Moussa Lebkiri : comédien et conteur iconoclaste
« Jongleur de mots », c'est ainsi qu'il se définit. Moussa Lebkiri, comédien et conteur, est un véritable amoureux de la langue française et la langue, il ne l'a jamais eu dans sa poche tout au long de ses quarante ans de carrière. Héritier de l'oralité berbère, il est à l'affiche cette année d'un spectacle intitulé « Maghrébien que mal, le Cyrano de Berbèrac » (le 14 mai au Réservoir, Paris). Interview de ce personnage haut en couleurs qui dénote dans l'univers du conte, Moussa Lebkiri.
LCDL : D'où vous vient cet amour des mots ?
Moussa Lebkiri : Etant un être appartenant à un peuple d'oralité que sont les berbères, je renoue avec une tradition orale qui est celle de la parole, du conte. Cette parole n'est jamais figée, elle est caméléon, elle épouse l'instant (…) Je suis né en Kabylie. Jusqu'à 9 ans j'étais imprégné du berbère, de son oralité. J'ai toujours entendu la parole de ma mère, de ma grand-mère, baignée par les contes. Puis j'arrive en France et je suis complètement tombé amoureux de la langue française. J'ai même eu la chance de rencontrer le héros de la grammaire qui est monsieur Bled.
Comment êtes-vous passé de cette passion pour le conte à en faire votre métier ?
J'ai appris mon métier de comédien dans la meilleure école, celle de la rue, pas de murs, pas de maître. J'ai fait mon métier de comédien puis je suis arrivé aux contes, parce que sur les tournées je racontais des histoires, pour faire passer les kilomètres. On me disait mais pourquoi tu ne racontes pas ça sur scène. Je me suis rendu compte que je renouais avec l'ancestral, la parole, celle du conteur, du griot.
Passe-t-on facilement du théâtre aux contes ?
Dans les années 90, il y avait une sorte d'effervescence autour de la parole avec Gougaud, Chabrol… et il y avait un renouveau du conte qui s'imposait dans les théâtres. C'était fermé. On n'acceptait que les conteurs, les gens qui venaient du théâtre étaient mal vus. Il faut différencier la parole contée de la parole du théâtre. La parole du Théâtre créé une distance. Le conteur abolit la distance, c'est une parole intimiste. Dans les années 90, des comédiens voulaient aller aux contes parce que c'était
« rentable », et qui se sont complètement plantés.

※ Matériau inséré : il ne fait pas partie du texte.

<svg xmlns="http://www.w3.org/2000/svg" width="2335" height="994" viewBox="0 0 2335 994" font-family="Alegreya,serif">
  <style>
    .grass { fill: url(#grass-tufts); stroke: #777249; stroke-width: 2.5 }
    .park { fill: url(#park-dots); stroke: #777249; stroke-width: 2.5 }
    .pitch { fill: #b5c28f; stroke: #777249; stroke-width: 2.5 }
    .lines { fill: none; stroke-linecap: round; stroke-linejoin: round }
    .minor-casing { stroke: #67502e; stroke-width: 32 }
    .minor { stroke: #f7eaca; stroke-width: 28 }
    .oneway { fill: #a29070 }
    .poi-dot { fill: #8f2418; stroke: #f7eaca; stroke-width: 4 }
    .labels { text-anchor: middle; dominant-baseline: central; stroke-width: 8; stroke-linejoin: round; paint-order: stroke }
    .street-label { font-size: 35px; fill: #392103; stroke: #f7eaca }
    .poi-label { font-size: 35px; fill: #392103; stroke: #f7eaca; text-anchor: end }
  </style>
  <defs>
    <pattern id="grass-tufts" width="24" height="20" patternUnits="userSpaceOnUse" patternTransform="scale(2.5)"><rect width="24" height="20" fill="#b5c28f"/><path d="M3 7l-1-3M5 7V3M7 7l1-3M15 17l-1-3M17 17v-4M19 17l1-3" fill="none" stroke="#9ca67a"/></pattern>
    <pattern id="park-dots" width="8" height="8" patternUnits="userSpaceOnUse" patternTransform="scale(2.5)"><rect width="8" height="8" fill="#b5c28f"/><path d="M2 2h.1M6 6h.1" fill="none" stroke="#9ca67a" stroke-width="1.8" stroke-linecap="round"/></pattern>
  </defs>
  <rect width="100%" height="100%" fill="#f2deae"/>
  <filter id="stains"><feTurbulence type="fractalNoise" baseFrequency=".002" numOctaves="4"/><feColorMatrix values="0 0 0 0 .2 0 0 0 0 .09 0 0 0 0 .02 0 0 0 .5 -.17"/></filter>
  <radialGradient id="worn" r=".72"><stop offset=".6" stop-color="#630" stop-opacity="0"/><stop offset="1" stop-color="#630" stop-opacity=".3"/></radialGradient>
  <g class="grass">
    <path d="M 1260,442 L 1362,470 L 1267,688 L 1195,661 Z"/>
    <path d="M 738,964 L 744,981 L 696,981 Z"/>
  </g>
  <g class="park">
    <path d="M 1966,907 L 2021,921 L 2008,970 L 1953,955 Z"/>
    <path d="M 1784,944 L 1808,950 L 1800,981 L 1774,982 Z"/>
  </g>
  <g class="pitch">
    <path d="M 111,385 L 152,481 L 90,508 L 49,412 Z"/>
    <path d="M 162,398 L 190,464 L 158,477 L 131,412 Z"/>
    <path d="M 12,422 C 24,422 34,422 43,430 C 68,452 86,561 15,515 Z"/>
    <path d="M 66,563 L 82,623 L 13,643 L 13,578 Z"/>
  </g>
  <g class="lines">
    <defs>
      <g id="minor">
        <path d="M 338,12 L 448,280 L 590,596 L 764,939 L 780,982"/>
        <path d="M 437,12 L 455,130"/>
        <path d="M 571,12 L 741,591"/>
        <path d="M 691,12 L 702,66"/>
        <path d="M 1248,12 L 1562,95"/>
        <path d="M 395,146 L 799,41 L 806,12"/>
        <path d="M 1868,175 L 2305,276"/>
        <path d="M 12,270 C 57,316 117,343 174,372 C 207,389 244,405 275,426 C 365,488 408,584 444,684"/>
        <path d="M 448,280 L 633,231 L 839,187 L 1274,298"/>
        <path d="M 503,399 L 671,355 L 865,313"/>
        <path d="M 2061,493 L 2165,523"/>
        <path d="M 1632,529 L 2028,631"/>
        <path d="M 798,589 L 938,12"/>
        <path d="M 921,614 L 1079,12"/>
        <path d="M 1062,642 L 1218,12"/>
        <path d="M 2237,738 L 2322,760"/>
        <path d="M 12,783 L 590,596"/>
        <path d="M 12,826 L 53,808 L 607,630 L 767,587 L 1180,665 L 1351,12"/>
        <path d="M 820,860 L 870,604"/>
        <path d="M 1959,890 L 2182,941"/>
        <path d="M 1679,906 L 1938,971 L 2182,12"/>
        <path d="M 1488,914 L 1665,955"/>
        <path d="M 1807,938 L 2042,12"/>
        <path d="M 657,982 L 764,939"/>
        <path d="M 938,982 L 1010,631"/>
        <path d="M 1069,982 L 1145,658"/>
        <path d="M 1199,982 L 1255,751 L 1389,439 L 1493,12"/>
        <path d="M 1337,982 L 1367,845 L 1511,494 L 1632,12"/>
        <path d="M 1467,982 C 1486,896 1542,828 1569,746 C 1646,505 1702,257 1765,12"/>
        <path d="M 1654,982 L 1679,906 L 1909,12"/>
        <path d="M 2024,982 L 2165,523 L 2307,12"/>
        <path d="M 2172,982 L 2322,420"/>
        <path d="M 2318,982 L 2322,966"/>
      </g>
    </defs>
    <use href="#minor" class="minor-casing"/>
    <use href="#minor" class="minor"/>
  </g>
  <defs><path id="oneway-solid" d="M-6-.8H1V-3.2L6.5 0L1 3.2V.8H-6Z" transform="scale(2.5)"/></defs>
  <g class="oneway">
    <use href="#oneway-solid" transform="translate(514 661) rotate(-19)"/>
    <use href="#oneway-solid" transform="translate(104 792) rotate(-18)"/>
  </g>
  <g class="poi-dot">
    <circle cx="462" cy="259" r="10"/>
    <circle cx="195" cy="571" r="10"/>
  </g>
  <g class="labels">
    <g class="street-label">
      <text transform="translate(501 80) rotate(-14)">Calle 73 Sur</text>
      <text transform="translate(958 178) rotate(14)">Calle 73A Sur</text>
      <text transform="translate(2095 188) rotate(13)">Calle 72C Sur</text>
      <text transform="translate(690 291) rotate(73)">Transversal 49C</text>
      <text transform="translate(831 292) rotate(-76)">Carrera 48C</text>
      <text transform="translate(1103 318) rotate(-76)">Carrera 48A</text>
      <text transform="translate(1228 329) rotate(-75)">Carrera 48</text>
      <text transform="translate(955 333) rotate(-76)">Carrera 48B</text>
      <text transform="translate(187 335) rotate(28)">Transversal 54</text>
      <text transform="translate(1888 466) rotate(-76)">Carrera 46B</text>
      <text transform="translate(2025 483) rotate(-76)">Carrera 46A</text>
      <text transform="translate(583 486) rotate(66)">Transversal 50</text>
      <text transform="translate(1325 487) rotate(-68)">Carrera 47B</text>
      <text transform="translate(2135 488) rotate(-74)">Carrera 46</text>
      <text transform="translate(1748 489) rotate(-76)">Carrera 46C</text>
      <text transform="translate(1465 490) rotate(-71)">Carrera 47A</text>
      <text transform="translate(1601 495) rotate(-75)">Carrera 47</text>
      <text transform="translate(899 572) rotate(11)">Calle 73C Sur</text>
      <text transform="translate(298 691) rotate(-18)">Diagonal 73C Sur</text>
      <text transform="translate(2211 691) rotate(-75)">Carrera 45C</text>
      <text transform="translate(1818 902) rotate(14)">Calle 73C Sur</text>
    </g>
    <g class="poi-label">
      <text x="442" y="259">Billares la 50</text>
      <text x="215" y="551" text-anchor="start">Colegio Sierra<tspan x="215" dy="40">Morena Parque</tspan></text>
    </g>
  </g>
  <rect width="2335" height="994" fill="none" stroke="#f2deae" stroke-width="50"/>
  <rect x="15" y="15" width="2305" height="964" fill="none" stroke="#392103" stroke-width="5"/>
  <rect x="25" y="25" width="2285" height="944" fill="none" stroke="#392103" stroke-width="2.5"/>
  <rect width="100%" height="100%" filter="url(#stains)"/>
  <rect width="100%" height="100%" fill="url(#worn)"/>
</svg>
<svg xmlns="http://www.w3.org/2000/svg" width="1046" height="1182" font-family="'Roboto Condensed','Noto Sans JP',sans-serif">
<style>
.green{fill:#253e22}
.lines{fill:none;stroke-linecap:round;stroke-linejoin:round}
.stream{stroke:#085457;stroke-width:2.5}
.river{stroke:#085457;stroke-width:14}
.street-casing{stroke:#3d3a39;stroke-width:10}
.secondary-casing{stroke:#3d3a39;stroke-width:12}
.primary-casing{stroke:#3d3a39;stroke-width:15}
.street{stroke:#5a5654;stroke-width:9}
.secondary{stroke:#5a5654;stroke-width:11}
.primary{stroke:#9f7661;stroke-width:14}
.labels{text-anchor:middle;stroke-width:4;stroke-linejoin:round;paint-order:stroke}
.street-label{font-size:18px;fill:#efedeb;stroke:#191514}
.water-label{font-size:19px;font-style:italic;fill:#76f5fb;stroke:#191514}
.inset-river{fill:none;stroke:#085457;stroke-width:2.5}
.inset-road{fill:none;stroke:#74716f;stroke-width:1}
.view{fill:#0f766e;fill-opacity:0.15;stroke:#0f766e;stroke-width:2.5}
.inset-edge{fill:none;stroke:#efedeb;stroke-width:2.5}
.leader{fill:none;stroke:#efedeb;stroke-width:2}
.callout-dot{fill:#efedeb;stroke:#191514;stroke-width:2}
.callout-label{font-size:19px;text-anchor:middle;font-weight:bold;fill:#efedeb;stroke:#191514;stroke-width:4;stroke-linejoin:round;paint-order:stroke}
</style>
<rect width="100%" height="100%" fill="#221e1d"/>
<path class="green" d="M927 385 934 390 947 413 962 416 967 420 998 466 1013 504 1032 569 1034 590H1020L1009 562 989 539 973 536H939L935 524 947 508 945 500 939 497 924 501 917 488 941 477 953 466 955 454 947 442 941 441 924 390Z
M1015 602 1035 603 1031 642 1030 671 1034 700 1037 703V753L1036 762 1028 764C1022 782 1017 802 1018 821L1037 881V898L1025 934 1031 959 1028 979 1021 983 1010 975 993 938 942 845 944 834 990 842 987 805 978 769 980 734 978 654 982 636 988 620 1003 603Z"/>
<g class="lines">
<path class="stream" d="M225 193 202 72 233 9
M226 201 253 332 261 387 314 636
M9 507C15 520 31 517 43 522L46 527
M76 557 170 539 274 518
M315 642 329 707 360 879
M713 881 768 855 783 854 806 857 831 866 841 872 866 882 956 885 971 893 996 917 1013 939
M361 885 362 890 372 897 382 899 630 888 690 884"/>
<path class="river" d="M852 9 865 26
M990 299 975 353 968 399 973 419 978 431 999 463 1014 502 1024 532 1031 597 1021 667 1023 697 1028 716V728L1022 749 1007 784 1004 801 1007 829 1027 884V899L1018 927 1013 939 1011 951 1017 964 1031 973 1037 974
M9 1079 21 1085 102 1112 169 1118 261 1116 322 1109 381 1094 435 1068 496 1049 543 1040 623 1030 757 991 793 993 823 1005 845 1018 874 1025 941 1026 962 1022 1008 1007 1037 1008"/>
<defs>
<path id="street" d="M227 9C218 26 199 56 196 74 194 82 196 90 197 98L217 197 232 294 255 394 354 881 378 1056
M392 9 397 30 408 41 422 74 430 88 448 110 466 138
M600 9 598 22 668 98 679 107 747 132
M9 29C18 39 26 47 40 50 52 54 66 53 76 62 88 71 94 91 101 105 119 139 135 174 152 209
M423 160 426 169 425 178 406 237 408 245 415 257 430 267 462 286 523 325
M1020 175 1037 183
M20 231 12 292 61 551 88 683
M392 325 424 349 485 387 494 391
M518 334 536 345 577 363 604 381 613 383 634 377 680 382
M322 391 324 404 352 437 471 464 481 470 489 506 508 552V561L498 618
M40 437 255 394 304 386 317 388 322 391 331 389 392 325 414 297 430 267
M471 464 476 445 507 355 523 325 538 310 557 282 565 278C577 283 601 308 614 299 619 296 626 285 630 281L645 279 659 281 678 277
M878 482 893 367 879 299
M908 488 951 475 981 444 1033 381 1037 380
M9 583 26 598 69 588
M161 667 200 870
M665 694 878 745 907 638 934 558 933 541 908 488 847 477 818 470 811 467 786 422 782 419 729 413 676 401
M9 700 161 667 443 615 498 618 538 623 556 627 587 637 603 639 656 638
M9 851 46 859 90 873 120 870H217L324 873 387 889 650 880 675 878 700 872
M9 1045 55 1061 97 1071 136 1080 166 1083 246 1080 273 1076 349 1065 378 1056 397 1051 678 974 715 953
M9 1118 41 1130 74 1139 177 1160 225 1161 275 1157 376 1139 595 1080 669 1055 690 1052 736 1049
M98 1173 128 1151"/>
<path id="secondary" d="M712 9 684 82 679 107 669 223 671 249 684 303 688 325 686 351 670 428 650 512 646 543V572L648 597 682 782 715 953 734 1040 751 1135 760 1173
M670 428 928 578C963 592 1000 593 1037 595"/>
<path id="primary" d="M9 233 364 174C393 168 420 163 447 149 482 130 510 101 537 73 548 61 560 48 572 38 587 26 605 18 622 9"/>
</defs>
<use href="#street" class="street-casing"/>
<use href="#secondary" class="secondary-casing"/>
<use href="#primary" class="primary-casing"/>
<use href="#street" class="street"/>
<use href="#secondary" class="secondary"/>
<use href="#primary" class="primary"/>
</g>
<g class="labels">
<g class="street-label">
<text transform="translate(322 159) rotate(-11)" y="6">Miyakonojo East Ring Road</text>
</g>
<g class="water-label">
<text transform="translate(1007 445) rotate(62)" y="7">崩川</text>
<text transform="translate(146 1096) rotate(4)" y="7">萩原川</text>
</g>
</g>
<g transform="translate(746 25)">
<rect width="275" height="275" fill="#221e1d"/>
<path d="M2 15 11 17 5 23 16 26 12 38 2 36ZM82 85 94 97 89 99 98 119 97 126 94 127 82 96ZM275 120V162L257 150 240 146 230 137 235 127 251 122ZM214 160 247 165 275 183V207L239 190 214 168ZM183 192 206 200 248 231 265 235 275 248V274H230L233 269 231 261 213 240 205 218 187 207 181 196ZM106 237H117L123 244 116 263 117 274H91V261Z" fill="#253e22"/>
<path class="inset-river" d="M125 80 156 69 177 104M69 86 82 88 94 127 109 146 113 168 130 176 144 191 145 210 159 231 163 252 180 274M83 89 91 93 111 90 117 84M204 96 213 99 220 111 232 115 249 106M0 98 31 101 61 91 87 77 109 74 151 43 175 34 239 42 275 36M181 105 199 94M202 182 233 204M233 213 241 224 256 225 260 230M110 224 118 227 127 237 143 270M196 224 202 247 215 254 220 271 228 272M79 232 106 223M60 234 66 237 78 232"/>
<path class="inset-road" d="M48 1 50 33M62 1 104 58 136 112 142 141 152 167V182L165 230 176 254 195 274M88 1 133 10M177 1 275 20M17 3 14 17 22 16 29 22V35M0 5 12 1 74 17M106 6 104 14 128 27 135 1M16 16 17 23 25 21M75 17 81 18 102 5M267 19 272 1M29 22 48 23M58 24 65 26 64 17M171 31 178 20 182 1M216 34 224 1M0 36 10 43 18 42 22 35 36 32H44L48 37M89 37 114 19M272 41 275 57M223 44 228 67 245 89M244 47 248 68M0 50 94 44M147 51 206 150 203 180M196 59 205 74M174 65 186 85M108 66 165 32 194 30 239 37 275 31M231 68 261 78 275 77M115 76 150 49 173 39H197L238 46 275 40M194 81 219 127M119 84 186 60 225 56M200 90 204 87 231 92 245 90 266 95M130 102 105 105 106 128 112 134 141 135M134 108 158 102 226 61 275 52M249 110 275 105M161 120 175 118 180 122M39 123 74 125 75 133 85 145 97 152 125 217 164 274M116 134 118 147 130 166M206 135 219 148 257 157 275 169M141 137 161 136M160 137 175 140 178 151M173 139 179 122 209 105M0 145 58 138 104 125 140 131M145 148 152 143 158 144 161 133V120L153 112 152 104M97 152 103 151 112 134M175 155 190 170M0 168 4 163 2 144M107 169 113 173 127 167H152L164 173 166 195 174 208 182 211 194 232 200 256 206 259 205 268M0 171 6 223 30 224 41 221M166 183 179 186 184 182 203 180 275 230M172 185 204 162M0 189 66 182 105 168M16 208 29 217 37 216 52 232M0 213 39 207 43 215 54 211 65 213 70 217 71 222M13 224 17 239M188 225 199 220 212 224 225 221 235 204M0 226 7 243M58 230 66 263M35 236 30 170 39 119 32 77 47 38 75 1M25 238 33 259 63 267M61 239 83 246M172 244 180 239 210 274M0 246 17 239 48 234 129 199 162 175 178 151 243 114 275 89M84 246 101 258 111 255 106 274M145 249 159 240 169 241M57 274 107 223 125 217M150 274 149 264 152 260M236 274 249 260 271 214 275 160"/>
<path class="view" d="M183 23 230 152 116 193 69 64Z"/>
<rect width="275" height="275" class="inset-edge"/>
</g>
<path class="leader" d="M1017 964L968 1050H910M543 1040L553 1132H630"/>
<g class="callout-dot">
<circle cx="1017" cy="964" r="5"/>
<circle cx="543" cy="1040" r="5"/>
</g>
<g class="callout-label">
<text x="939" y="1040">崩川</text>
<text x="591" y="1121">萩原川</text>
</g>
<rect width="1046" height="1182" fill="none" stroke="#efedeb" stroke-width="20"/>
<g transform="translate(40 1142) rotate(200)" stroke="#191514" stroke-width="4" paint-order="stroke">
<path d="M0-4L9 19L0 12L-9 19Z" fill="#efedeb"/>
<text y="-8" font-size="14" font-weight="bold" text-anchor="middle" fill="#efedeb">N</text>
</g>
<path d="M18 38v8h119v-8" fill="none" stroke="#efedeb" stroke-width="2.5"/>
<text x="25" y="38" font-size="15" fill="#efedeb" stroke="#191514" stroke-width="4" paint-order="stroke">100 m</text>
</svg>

L'image du conte comme étant un art pour enfants est-elle dépassée ?
Le conte, on lui a donné le mauvais rôle. On a dit que c'était les petites fées… Mais à l'origine, le conte était beaucoup plus hard. L'histoire originale du petit chaperon rouge, c'est complètement pornographique. Après il y a eu les frères Grimm, Charles Perrault, qui ont édulcoré les contes pour les faire rentrer dans les foyers. On lui a enlevé toute sa quintessence, sa valeur. Mais le conte n'a jamais été fait pour les enfants.
Il y a une sous-lecture du conte. Dans mon spectacle « Maghrébien que mal », j'ai un loup d'origine basanée qui s'énerve sur la maison des trois petits « halloufs ». Je me sers de l'histoire de Perrault pour mettre mon loup à une sauce actuelle. A savoir un loup étranger dans un bois national avec un prince FN, qui ne tolère pas un étranger sur son territoire national. De plus, ce loup mange les cochons ! On pense que tous les loups maghrébins sont musulmans, mais pas du tout. J'aime bien dérouter les gens.
Vous êtes souvent comparé à Raymond Devos pour votre écriture. Qu'en pensez-vous ?
Tout le monde se prétend héritier de Devos, de ceci, de cela. Tant qu'on ne le dit pas de soi-même et que ce sont les autres qui le disent, ça va. Ça marque une stagnation quand même. On est ce qu'on est. Quand on me dit le Devos Kabyle, ça me flatte. Mais je suis Moussa Lebkiri, avec mon verbe, mon histoire, mon passé, mes racines. C'est ce qui fait que je suis ce que je suis.